Análise de Correspondência: Esta alternativa é a descrição perfeita do que o nosso dossiê revelou. “Cerco aos camponeses” sintetiza os múltiplos ataques (econômico, ambiental, social), e “inviabilizando a manutenção das condições para a vida” é a consequência final e trágica desse processo. O encaixe é exato.
Conclusão: ✔️ Alternativa correta.
b) descaso aos latifundiários, impactando a plantação de alimentos para a exportação.
O erro é uma Inversão de Papéis.
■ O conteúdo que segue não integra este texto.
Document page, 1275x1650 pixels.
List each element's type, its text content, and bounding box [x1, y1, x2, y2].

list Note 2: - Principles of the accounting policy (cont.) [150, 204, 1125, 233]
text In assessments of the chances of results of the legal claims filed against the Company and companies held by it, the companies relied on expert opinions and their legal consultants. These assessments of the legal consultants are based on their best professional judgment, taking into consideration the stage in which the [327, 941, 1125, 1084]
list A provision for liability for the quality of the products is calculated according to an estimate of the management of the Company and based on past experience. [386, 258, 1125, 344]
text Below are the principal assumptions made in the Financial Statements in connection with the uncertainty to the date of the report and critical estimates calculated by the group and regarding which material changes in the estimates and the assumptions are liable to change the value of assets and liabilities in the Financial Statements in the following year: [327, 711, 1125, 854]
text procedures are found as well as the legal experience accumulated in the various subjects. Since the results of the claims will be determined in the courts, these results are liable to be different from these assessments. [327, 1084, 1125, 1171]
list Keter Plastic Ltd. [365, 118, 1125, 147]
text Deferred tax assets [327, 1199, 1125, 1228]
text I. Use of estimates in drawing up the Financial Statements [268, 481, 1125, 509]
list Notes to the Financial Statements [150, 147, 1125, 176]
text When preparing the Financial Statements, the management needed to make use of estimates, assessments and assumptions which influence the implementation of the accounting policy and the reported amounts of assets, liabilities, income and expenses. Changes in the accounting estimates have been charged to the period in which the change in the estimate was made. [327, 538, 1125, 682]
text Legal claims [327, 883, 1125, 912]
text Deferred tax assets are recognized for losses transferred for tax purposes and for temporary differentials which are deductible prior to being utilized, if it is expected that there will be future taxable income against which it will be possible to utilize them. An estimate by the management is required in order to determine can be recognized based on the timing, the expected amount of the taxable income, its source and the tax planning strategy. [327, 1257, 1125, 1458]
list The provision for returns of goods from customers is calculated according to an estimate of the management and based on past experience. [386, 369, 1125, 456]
O texto descreve os latifundiários (a base do agronegócio) como os agentes da ação, não como vítimas de descaso.
Conclusão: ❌ Alternativa incorreta.
c) desprezo ao assalariado, afetando o engajamento dos sindicatos para o trabalhador.
O erro é Fuga ao Tema. Embora a “superexploração” afete o assalariado, o texto não menciona sindicatos. Além disso, o foco principal do texto é no “campesinato” como um modo de vida, que é mais amplo do que apenas o trabalho assalariado.
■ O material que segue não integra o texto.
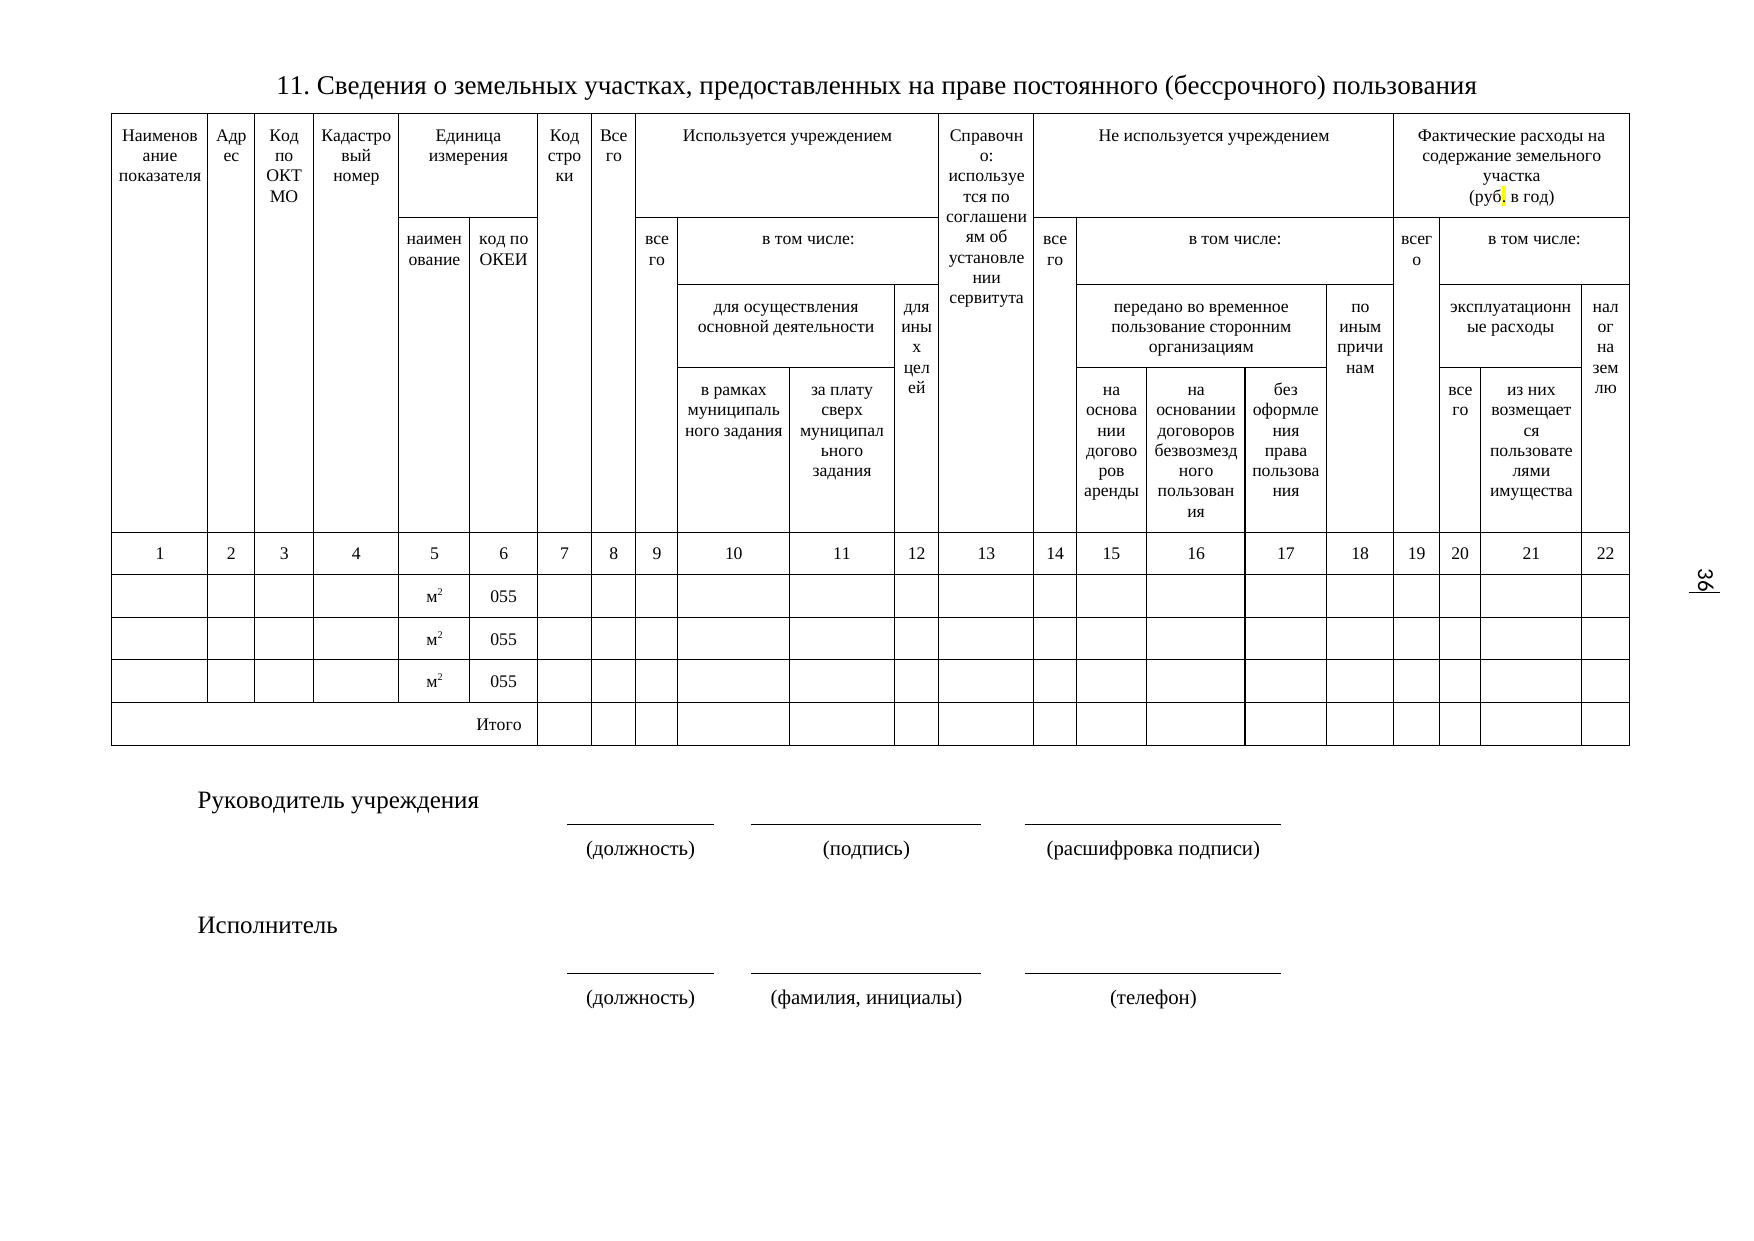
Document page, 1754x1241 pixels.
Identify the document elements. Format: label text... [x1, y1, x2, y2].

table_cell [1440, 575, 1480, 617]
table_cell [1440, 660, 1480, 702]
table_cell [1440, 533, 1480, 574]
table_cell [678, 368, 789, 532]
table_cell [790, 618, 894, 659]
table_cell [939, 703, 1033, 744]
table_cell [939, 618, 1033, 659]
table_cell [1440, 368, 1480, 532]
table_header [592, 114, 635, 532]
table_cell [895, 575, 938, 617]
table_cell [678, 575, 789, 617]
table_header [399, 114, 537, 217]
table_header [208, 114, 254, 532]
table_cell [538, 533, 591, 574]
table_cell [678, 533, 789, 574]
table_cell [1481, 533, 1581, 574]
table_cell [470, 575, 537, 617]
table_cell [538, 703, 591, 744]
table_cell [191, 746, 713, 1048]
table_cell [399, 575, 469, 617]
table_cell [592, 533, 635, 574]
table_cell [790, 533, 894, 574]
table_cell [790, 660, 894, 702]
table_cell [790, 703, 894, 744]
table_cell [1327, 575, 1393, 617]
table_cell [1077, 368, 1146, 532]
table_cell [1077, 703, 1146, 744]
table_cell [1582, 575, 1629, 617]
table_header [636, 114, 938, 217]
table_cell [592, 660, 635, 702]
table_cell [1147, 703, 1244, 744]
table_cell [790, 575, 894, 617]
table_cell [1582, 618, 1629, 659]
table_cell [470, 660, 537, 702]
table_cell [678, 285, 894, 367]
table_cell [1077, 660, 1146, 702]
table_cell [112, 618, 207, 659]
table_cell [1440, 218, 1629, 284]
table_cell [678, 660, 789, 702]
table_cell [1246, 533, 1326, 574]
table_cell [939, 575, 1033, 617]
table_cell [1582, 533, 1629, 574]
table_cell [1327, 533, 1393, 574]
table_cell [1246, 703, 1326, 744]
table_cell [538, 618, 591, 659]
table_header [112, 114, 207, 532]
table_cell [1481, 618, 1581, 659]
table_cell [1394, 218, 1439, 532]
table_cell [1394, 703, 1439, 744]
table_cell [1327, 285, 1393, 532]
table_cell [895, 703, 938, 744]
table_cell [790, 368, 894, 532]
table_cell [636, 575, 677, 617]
text 11. Сведения о земельных участках, предоставленных на праве постоянного (бессрочного) пользования [118, 69, 1636, 101]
Conclusão: ❌ Alternativa incorreta.
d) desrespeito aos governantes, comprometendo a criação de empregos para o lavrador.
O erro é Fuga ao Tema. O texto não discute a relação do agronegócio com os governantes nem o tema da criação de empregos. A crítica é ao modelo de produção em si.
Conclusão: ❌ Alternativa incorreta.
e) assédio ao empresariado, dificultando o investimento de maquinários para a produção.
O erro é uma Inversão de Papéis. O empresariado do agronegócio é apresentado como o agressor, não como vítima de assédio. O texto menciona a “mecanização pesada” como um dos problemas, não a dificuldade de investir nela.
Conclusão: ❌ Alternativa incorreta.
5️⃣ PASSO 5 – O GRAND FINALE (APRENDIZAGEM EXPANDIDA)
Confirmamos que a alternativa A é a correta. O texto é um diagnóstico contundente de como a territorialização do agronegócio funciona como um cerco que asfixia o modo de vida camponês, inviabilizando suas condições de existência.
- Resumo-flash (A Imagem Mental): O agronegócio no Cerrado é como uma maré de concreto que avança, não deixando nenhuma ilha de terra fértil para o camponês plantar sua vida.
- 🧠 Para ir Além (Ponte para o Futuro): O mesmo princípio de como um sistema dominante “inviabiliza a manutenção das condições para a vida” de um sistema alternativo é um conceito central em Biologia Evolutiva, conhecido como o Princípio da Exclusão Competitiva. Este princípio afirma que duas espécies que competem exatamente pelos mesmos recursos limitados não podem coexistir de forma estável no mesmo local. Uma das espécies, sendo mais “eficiente” na exploração dos recursos (o “agronegócio” do ecossistema), acabará por levar a outra à extinção local (o “cerco” à espécie camponesa). O que o texto descreve no Cerrado é a versão socioeconômica deste princípio biológico implacável.